Mellone forma parte de su nueva generación de creativos del diseño y la decoración: una pequeña escena que incluye carpinteros/editores de mobiliario como Green River Projects o jóvenes marchantes de antigüedades como Michael Bargo. Un grupo de colaboradores y amigos que tienen en común su gusto por el aspecto más sobrio de los estilos decorativos del siglo XX y una fluida relación con el mundo de la moda. Arquitecto de formación, Mellone ha firmado espacios para Jason Wu, el impecable minimalismo retro de los locales de Thom Browne y el otoño pasado inauguró la reforma de la gran tienda de Carolina Herrera en Madison Avenue: un grandioso edificio de 1925 en el que ha instalado una no menos grandiosa escalera curvilínea.

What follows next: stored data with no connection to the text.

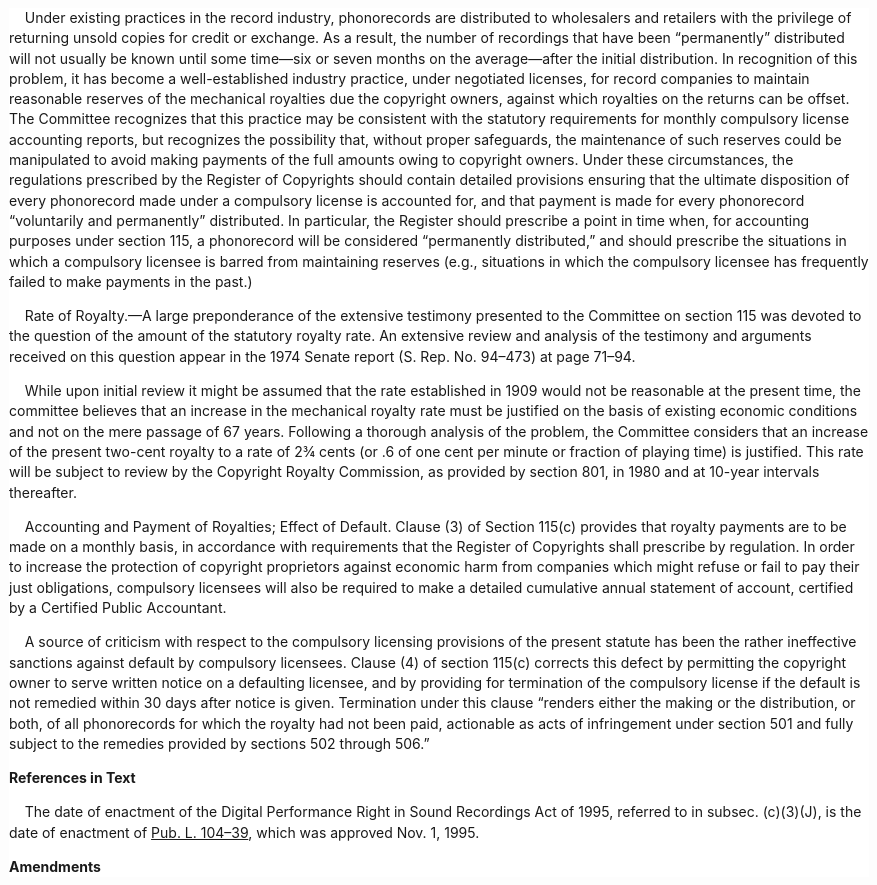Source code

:     Under existing practices in the record industry, phonorecords are distributed to wholesalers and retailers with the privilege of returning unsold copies for credit or exchange. As a result, the number of recordings that have been “permanently” distributed will not usually be known until some time—six or seven months on the average—after the initial distribution. In recognition of this problem, it has become a well-established industry practice, under negotiated licenses, for record companies to maintain reasonable reserves of the mechanical royalties due the copyright owners, against which royalties on the returns can be offset. The Committee recognizes that this practice may be consistent with the statutory requirements for monthly compulsory license accounting reports, but recognizes the possibility that, without proper safeguards, the maintenance of such reserves could be manipulated to avoid making payments of the full amounts owing to copyright owners. Under these circumstances, the regulations prescribed by the Register of Copyrights should contain detailed provisions ensuring that the ultimate disposition of every phonorecord made under a compulsory license is accounted for, and that payment is made for every phonorecord “voluntarily and permanently” distributed. In particular, the Register should prescribe a point in time when, for accounting purposes under section 115, a phonorecord will be considered “permanently distributed,” and should prescribe the situations in which a compulsory licensee is barred from maintaining reserves (e.g., situations in which the compulsory licensee has frequently failed to make payments in the past.)

    Rate of Royalty.—A large preponderance of the extensive testimony presented to the Committee on section 115 was devoted to the question of the amount of the statutory royalty rate. An extensive review and analysis of the testimony and arguments received on this question appear in the 1974 Senate report (S. Rep. No. 94–473) at page 71–94.

    While upon initial review it might be assumed that the rate established in 1909 would not be reasonable at the present time, the committee believes that an increase in the mechanical royalty rate must be justified on the basis of existing economic conditions and not on the mere passage of 67 years. Following a thorough analysis of the problem, the Committee considers that an increase of the present two-cent royalty to a rate of 2¾ cents (or .6 of one cent per minute or fraction of playing time) is justified. This rate will be subject to review by the Copyright Royalty Commission, as provided by section 801, in 1980 and at 10-year intervals thereafter.

    Accounting and Payment of Royalties; Effect of Default. Clause (3) of Section 115(c) provides that royalty payments are to be made on a monthly basis, in accordance with requirements that the Register of Copyrights shall prescribe by regulation. In order to increase the protection of copyright proprietors against economic harm from companies which might refuse or fail to pay their just obligations, compulsory licensees will also be required to make a detailed cumulative annual statement of account, certified by a Certified Public Accountant.

    A source of criticism with respect to the compulsory licensing provisions of the present statute has been the rather ineffective sanctions against default by compulsory licensees. Clause (4) of section 115(c) corrects this defect by permitting the copyright owner to serve written notice on a defaulting licensee, and by providing for termination of the compulsory license if the default is not remedied within 30 days after notice is given. Termination under this clause “renders either the making or the distribution, or both, of all phonorecords for which the royalty had not been paid, actionable as acts of infringement under section 501 and fully subject to the remedies provided by sections 502 through 506.”

 __References in Text__ 

    The date of enactment of the Digital Performance Right in Sound Recordings Act of 1995, referred to in subsec. (c)(3)(J), is the date of enactment of [Pub. L. 104–39][/us/pl/104/39], which was approved Nov. 1, 1995.

 __Amendments__ 


[/us/usc/t17/s106/6]: https://publicdocs.github.io/go/links?ns=uslm&ref=%2Fus%2Fusc%2Ft17%2Fs106%2F6
[/us/usc/t17/s106/4]: https://publicdocs.github.io/go/links?ns=uslm&ref=%2Fus%2Fusc%2Ft17%2Fs106%2F4
[/us/usc/t17/s1002/e]: https://publicdocs.github.io/go/links?ns=uslm&ref=%2Fus%2Fusc%2Ft17%2Fs1002%2Fe
[/us/pl/94/553/s101]: https://publicdocs.github.io/go/links?ns=uslm&ref=%2Fus%2Fpl%2F94%2F553%2Fs101
[/us/stat/90/2561]: https://publicdocs.github.io/go/links?ns=uslm&ref=%2Fus%2Fstat%2F90%2F2561
[/us/pl/98/450/s3]: https://publicdocs.github.io/go/links?ns=uslm&ref=%2Fus%2Fpl%2F98%2F450%2Fs3
[/us/stat/98/1727]: https://publicdocs.github.io/go/links?ns=uslm&ref=%2Fus%2Fstat%2F98%2F1727
[/us/pl/104/39/s4]: https://publicdocs.github.io/go/links?ns=uslm&ref=%2Fus%2Fpl%2F104%2F39%2Fs4
[/us/stat/109/344]: https://publicdocs.github.io/go/links?ns=uslm&ref=%2Fus%2Fstat%2F109%2F344
[/us/pl/105/80]: https://publicdocs.github.io/go/links?ns=uslm&ref=%2Fus%2Fpl%2F105%2F80
[/us/stat/111/1531]: https://publicdocs.github.io/go/links?ns=uslm&ref=%2Fus%2Fstat%2F111%2F1531
[/us/pl/108/419/s5/d]: https://publicdocs.github.io/go/links?ns=uslm&ref=%2Fus%2Fpl%2F108%2F419%2Fs5%2Fd
[/us/stat/118/2364]: https://publicdocs.github.io/go/links?ns=uslm&ref=%2Fus%2Fstat%2F118%2F2364
[/us/pl/109/303/s4/c]: https://publicdocs.github.io/go/links?ns=uslm&ref=%2Fus%2Fpl%2F109%2F303%2Fs4%2Fc
[/us/stat/120/1482]: https://publicdocs.github.io/go/links?ns=uslm&ref=%2Fus%2Fstat%2F120%2F1482
[/us/pl/110/403/s209/a/3]: https://publicdocs.github.io/go/links?ns=uslm&ref=%2Fus%2Fpl%2F110%2F403%2Fs209%2Fa%2F3
[/us/stat/122/4264]: https://publicdocs.github.io/go/links?ns=uslm&ref=%2Fus%2Fstat%2F122%2F4264
[/us/pl/111/295/s6/g]: https://publicdocs.github.io/go/links?ns=uslm&ref=%2Fus%2Fpl%2F111%2F295%2Fs6%2Fg
[/us/stat/124/3181]: https://publicdocs.github.io/go/links?ns=uslm&ref=%2Fus%2Fstat%2F124%2F3181
[/us/pl/104/39]: https://publicdocs.github.io/go/links?ns=uslm&ref=%2Fus%2Fpl%2F104%2F39
[/us/pl/111/295]: https://publicdocs.github.io/go/links?ns=uslm&ref=%2Fus%2Fpl%2F111%2F295
[/us/pl/110/403/s209/a/3/A]: https://publicdocs.github.io/go/links?ns=uslm&ref=%2Fus%2Fpl%2F110%2F403%2Fs209%2Fa%2F3%2FA
[/us/pl/110/403/s209/a/3/A]: https://publicdocs.github.io/go/links?ns=uslm&ref=%2Fus%2Fpl%2F110%2F403%2Fs209%2Fa%2F3%2FA
[/us/pl/111/295]: https://publicdocs.github.io/go/links?ns=uslm&ref=%2Fus%2Fpl%2F111%2F295
[/us/pl/110/403/s209/a/3/B]: https://publicdocs.github.io/go/links?ns=uslm&ref=%2Fus%2Fpl%2F110%2F403%2Fs209%2Fa%2F3%2FB
[/us/pl/109/303/s4/c/1]: https://publicdocs.github.io/go/links?ns=uslm&ref=%2Fus%2Fpl%2F109%2F303%2Fs4%2Fc%2F1
[/us/pl/109/303/s4/c/2]: https://publicdocs.github.io/go/links?ns=uslm&ref=%2Fus%2Fpl%2F109%2F303%2Fs4%2Fc%2F2
[/us/pl/109/303/s4/c/3]: https://publicdocs.github.io/go/links?ns=uslm&ref=%2Fus%2Fpl%2F109%2F303%2Fs4%2Fc%2F3
[/us/pl/108/419/s5/d/1]: https://publicdocs.github.io/go/links?ns=uslm&ref=%2Fus%2Fpl%2F108%2F419%2Fs5%2Fd%2F1
[/us/pl/108/419/s5/d/2/C]: https://publicdocs.github.io/go/links?ns=uslm&ref=%2Fus%2Fpl%2F108%2F419%2Fs5%2Fd%2F2%2FC
[/us/pl/108/419/s5/d/2/A]: https://publicdocs.github.io/go/links?ns=uslm&ref=%2Fus%2Fpl%2F108%2F419%2Fs5%2Fd%2F2%2FA
[/us/pl/108/419/s5/d/3]: https://publicdocs.github.io/go/links?ns=uslm&ref=%2Fus%2Fpl%2F108%2F419%2Fs5%2Fd%2F3
[/us/pl/108/419/s5/d/4]: https://publicdocs.github.io/go/links?ns=uslm&ref=%2Fus%2Fpl%2F108%2F419%2Fs5%2Fd%2F4
[/us/pl/108/419/s5/d/5/A]: https://publicdocs.github.io/go/links?ns=uslm&ref=%2Fus%2Fpl%2F108%2F419%2Fs5%2Fd%2F5%2FA
[/us/pl/108/419/s5/d/5/B]: https://publicdocs.github.io/go/links?ns=uslm&ref=%2Fus%2Fpl%2F108%2F419%2Fs5%2Fd%2F5%2FB
[/us/pl/108/419/s5/d/6]: https://publicdocs.github.io/go/links?ns=uslm&ref=%2Fus%2Fpl%2F108%2F419%2Fs5%2Fd%2F6
[/us/pl/105/80/s4]: https://publicdocs.github.io/go/links?ns=uslm&ref=%2Fus%2Fpl%2F105%2F80%2Fs4
[/us/pl/105/80/s12/a/7/A]: https://publicdocs.github.io/go/links?ns=uslm&ref=%2Fus%2Fpl%2F105%2F80%2Fs12%2Fa%2F7%2FA
[/us/pl/105/80/s12/a/7/A]: https://publicdocs.github.io/go/links?ns=uslm&ref=%2Fus%2Fpl%2F105%2F80%2Fs12%2Fa%2F7%2FA
[/us/pl/105/80/s10]: https://publicdocs.github.io/go/links?ns=uslm&ref=%2Fus%2Fpl%2F105%2F80%2Fs10
[/us/pl/104/39/s4]: https://publicdocs.github.io/go/links?ns=uslm&ref=%2Fus%2Fpl%2F104%2F39%2Fs4
[/us/pl/104/39/s4/1]: https://publicdocs.github.io/go/links?ns=uslm&ref=%2Fus%2Fpl%2F104%2F39%2Fs4%2F1
[/us/pl/104/39/s4/2]: https://publicdocs.github.io/go/links?ns=uslm&ref=%2Fus%2Fpl%2F104%2F39%2Fs4%2F2
[/us/pl/104/39/s4/3]: https://publicdocs.github.io/go/links?ns=uslm&ref=%2Fus%2Fpl%2F104%2F39%2Fs4%2F3
[/us/pl/104/39/s4/4]: https://publicdocs.github.io/go/links?ns=uslm&ref=%2Fus%2Fpl%2F104%2F39%2Fs4%2F4
[/us/pl/105/80/s10]: https://publicdocs.github.io/go/links?ns=uslm&ref=%2Fus%2Fpl%2F105%2F80%2Fs10
[/us/pl/98/450]: https://publicdocs.github.io/go/links?ns=uslm&ref=%2Fus%2Fpl%2F98%2F450
[/us/pl/109/303]: https://publicdocs.github.io/go/links?ns=uslm&ref=%2Fus%2Fpl%2F109%2F303
[/us/pl/108/419]: https://publicdocs.github.io/go/links?ns=uslm&ref=%2Fus%2Fpl%2F108%2F419
[/us/pl/109/303/s6]: https://publicdocs.github.io/go/links?ns=uslm&ref=%2Fus%2Fpl%2F109%2F303%2Fs6
[/us/usc/t17/s111]: https://publicdocs.github.io/go/links?ns=uslm&ref=%2Fus%2Fusc%2Ft17%2Fs111
[/us/pl/108/419]: https://publicdocs.github.io/go/links?ns=uslm&ref=%2Fus%2Fpl%2F108%2F419
[/us/pl/108/419/s6]: https://publicdocs.github.io/go/links?ns=uslm&ref=%2Fus%2Fpl%2F108%2F419%2Fs6
[/us/usc/t17/s801]: https://publicdocs.github.io/go/links?ns=uslm&ref=%2Fus%2Fusc%2Ft17%2Fs801
[/us/pl/104/39]: https://publicdocs.github.io/go/links?ns=uslm&ref=%2Fus%2Fpl%2F104%2F39
[/us/pl/104/39/s6]: https://publicdocs.github.io/go/links?ns=uslm&ref=%2Fus%2Fpl%2F104%2F39%2Fs6
[/us/usc/t17/s101]: https://publicdocs.github.io/go/links?ns=uslm&ref=%2Fus%2Fusc%2Ft17%2Fs101
[/us/pl/94/553/s106]: https://publicdocs.github.io/go/links?ns=uslm&ref=%2Fus%2Fpl%2F94%2F553%2Fs106
[/us/stat/90/2599]: https://publicdocs.github.io/go/links?ns=uslm&ref=%2Fus%2Fstat%2F90%2F2599
[/us/usc/t17/s1/e]: https://publicdocs.github.io/go/links?ns=uslm&ref=%2Fus%2Fusc%2Ft17%2Fs1%2Fe
[/us/usc/t17/s115]: https://publicdocs.github.io/go/links?ns=uslm&ref=%2Fus%2Fusc%2Ft17%2Fs115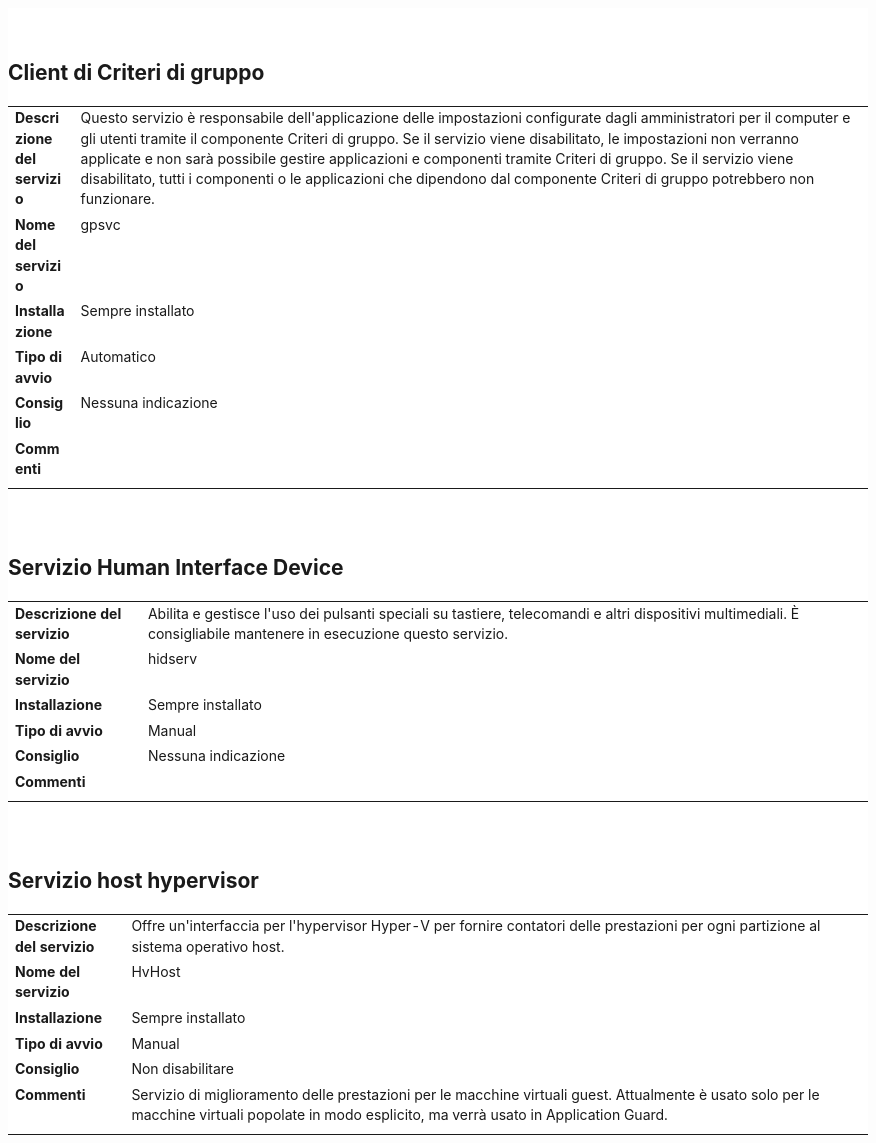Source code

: <br />          

##  <a name="group-policy-client"></a>Client di Criteri di gruppo     

| | |           
|---|---|       
|   **Descrizione del servizio** |   Questo servizio è responsabile dell'applicazione delle impostazioni configurate dagli amministratori per il computer e gli utenti tramite il componente Criteri di gruppo. Se il servizio viene disabilitato, le impostazioni non verranno applicate e non sarà possibile gestire applicazioni e componenti tramite Criteri di gruppo. Se il servizio viene disabilitato, tutti i componenti o le applicazioni che dipendono dal componente Criteri di gruppo potrebbero non funzionare.
|   **Nome del servizio**    |   gpsvc
|   **Installazione**    |   Sempre installato
|   **Tipo di avvio**   |   Automatico
|   **Consiglio**  | Nessuna indicazione   
|   **Commenti**    |   
|||         

<br />          


## <a name="human-interface-device-service"></a>Servizio Human Interface Device           

| | |           
|---|---|       
|   **Descrizione del servizio** |   Abilita e gestisce l'uso dei pulsanti speciali su tastiere, telecomandi e altri dispositivi multimediali. È consigliabile mantenere in esecuzione questo servizio.
|   **Nome del servizio**    |   hidserv
|   **Installazione**    |   Sempre installato
|   **Tipo di avvio**   |   Manual
|   **Consiglio**  | Nessuna indicazione   
|   **Commenti**    |   
|||         

<br />          

##  <a name="hv-host-service"></a>Servizio host hypervisor     

| | |           
|---|---|   
|   **Descrizione del servizio** |   Offre un'interfaccia per l'hypervisor Hyper-V per fornire contatori delle prestazioni per ogni partizione al sistema operativo host.
|   **Nome del servizio**    |   HvHost
|   **Installazione**    |   Sempre installato
|   **Tipo di avvio**   |   Manual
|   **Consiglio**  |   Non disabilitare
|   **Commenti**    |   Servizio di miglioramento delle prestazioni per le macchine virtuali guest. Attualmente è usato solo per le macchine virtuali popolate in modo esplicito, ma verrà usato in Application Guard.
|||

Es un frío día de invierno y entra luz blanca por los ventanales del dúplex de Mellone, un espacio de dos alturas que, en realidad, son dos apartamentos juntos. Se mudó hace ocho años, aunque en la primera reforma el ambiente era más tropical: "Estaba lleno de palmeras. Pero en la segunda obra incluso pinté de gris la butaca de bambú para que dejara de parecer un jardín". La casa, hoy, resume todas sus filias: mullida moqueta gris y cortinas color crema, acentos de plata y madera y sofás cómodos, pero proporcionados (¿acaso no es el sofá gigantesco uno de los peores vicios de la decoración contemporánea?).
Un par de sillas plegables de Hans Wegner por allí, otras de Joaquim Tenreiro por allá. "Soy un enamorado del estilo mid-century, por lo inteligentes que se volvieron los muebles más simples", explica. Es un movimiento que conoce bien: su padre, Oswaldo, pertenece a la gran generación de arquitectos y diseñadores brasileños de mediados del siglo pasado. "Sus amigos eran todos los grandes: Jorge Zalszupin, Mendes da Rocha... Un grupo de hombres que adaptaron los principios de la modernidad al temperamento de América Latina".
Mellone aprendió de ellos que uno puede hacer las cosas a su manera, y adapta los espacios a su propio temperamento. Que es bastante tranquilo. En un mundo en el que un proyecto de interiorismo tiene que quedar bien en el cuadradito de Instagram primero y ser agradable para el ser humano después, sus proyectos son cálidos, contenidos y personales. Abundan las paredes cubiertas por paneles de madera y la sobria riqueza del art-déco. "No hace falta sentido del humor, ni estampados, ni colorido, ni cosas divertidas", sentencia. Incluso cuando hablamos de obras de arte. "Un espacio es una obra completa, no un lienzo en blanco para llenar de piezas de museo. A mí me gustan las casas vividas. Los objetos que duran", dice.
Hasta la mesa de centro de su sala de estar, una pieza de Willy Rizzo que estamos acostumbrados a ver en metal lacado, es de un prototipo en aluminio cepillado, parecido al de los muebles industriales. Tal vez sea por eso que lo que hace no solo seduce a diseñadores, sino también a gente que necesita una casa donde vivir: el 50 por ciento de sus clientes son "parejas con niños, pero que aman el diseño". Con estas credenciales, ¿no deberíamos estar ante el hombre más deseado de la profesión? "Todavía no me ha llegado el momento de que un cliente me dé carta blanca. Y no sé si lo quiero. Se trata de una relación. Hay que enamorarse, un cliente te tiene que seducir".